Why can I feel her pain? Because I was there.
And so were most (if not all) first time mothers.
We have lived that hell of arriving home with your new born. You are about 5km from that Linus blanket that is the nurses red button, and suddenly that sleepy little fresh smelling baby is screaming and you do not have a clue how to cope. You are hormonally overloaded, your body is exhausted and nothing is working like it says it will in the books.
Nothing.
She is trying to breastfeed and its fkn difficult and it is not working. But she has all this pressure that she must and she is weeping and wondering if it makes her a bad mother if she does not breastfeed!
Oh my heavens, my heart bleeds for her. I wish I could tell her that it will be better tomorrow, but we all know that first 6 – 8 weeks is like a slow ride to Danté’s hell without coins to pay the ferryman to get out of it.
And then she says: “Why did no one tell me that it was going to be like this…?” with a sort of hysterical note in her voice.
I love this girl – I really do!!
The short answer is, no one tells you because no one listens.
Everyone thinks that they are going to have this miracle pregnancy and this “soft light and roses” birth, followed by the new little family skipping off into the sunset. It is all going to be heaven and soft milky baby burps from here on in.

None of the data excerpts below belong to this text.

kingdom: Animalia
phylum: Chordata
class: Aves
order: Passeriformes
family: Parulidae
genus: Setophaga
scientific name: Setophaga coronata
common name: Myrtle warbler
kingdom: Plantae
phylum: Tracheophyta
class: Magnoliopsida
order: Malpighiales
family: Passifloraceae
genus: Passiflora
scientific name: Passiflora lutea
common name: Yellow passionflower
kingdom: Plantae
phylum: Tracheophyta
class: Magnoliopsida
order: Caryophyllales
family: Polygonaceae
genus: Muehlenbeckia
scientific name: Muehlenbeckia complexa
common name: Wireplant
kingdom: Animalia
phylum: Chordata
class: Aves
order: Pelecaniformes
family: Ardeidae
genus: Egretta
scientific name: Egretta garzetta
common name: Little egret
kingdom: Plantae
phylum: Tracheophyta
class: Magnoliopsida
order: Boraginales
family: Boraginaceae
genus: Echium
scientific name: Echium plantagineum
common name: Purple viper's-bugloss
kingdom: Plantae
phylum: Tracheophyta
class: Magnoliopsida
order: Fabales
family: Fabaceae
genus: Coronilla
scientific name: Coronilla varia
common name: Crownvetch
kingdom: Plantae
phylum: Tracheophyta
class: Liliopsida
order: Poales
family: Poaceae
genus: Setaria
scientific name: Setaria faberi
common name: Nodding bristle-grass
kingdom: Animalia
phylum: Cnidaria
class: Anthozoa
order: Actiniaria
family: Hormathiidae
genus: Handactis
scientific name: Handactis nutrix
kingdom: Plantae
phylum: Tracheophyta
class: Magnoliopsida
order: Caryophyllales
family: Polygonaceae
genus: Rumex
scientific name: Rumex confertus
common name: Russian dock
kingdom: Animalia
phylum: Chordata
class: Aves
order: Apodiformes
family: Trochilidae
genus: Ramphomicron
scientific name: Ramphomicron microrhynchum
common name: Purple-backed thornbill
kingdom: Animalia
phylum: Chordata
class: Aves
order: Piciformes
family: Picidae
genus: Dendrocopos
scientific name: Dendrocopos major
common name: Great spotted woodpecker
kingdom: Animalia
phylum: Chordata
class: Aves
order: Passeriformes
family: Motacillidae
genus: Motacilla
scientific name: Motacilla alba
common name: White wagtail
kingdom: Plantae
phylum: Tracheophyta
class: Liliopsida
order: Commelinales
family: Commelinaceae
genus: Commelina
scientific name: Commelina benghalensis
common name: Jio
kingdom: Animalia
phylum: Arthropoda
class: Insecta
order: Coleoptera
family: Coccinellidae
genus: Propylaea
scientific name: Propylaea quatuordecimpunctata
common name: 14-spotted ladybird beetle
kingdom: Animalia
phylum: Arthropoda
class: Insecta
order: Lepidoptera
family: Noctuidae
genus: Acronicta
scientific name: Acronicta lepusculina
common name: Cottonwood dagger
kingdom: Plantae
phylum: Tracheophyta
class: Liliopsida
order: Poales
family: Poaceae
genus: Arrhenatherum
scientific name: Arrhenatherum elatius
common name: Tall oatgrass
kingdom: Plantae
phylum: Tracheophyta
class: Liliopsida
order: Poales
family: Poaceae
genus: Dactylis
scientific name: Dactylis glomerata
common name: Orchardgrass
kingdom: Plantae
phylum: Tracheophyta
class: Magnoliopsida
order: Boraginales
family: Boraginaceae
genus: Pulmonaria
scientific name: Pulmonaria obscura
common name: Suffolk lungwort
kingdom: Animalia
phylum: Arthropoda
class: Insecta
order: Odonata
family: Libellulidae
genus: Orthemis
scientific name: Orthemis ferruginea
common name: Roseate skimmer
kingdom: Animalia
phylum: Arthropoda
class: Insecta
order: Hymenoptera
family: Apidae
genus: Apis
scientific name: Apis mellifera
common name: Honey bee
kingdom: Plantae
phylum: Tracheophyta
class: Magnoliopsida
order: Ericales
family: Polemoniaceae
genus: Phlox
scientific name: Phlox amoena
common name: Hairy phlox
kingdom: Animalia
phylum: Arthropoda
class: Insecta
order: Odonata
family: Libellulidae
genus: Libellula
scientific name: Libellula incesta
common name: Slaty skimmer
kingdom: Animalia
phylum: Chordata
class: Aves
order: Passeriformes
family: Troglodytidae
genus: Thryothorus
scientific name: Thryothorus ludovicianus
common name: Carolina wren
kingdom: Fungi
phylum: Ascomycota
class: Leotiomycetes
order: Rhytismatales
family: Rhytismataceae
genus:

As sorry as I do feel for her – and I do – part of me smiles – not because I am a mean person – and quite possibly because I am – but because sh&t we all go through this, and I remember it, not fondly, I just remember it.
<but I do hope for her that this 6 weeks passes quickly, she regains her sanity and that this is a small bump on her road with her new baby …. I really do>
Gawd help you if you try to tell a pregnant first time mom about the “big bad world” because she will raise her perfectly plucked eyebrow and place her left hand – so you can see the glint of her wedding ring – gently onto her perfect bump, and tell you in no uncertain terms that you are sorely mistaken, she has this under control.
And that is why when I see a really happy pregnant first time mom, I smile, take a really large sip of my Chenin Blanc, lean over and go: “So how’s it all going?” with a slightly evil glint in my eye.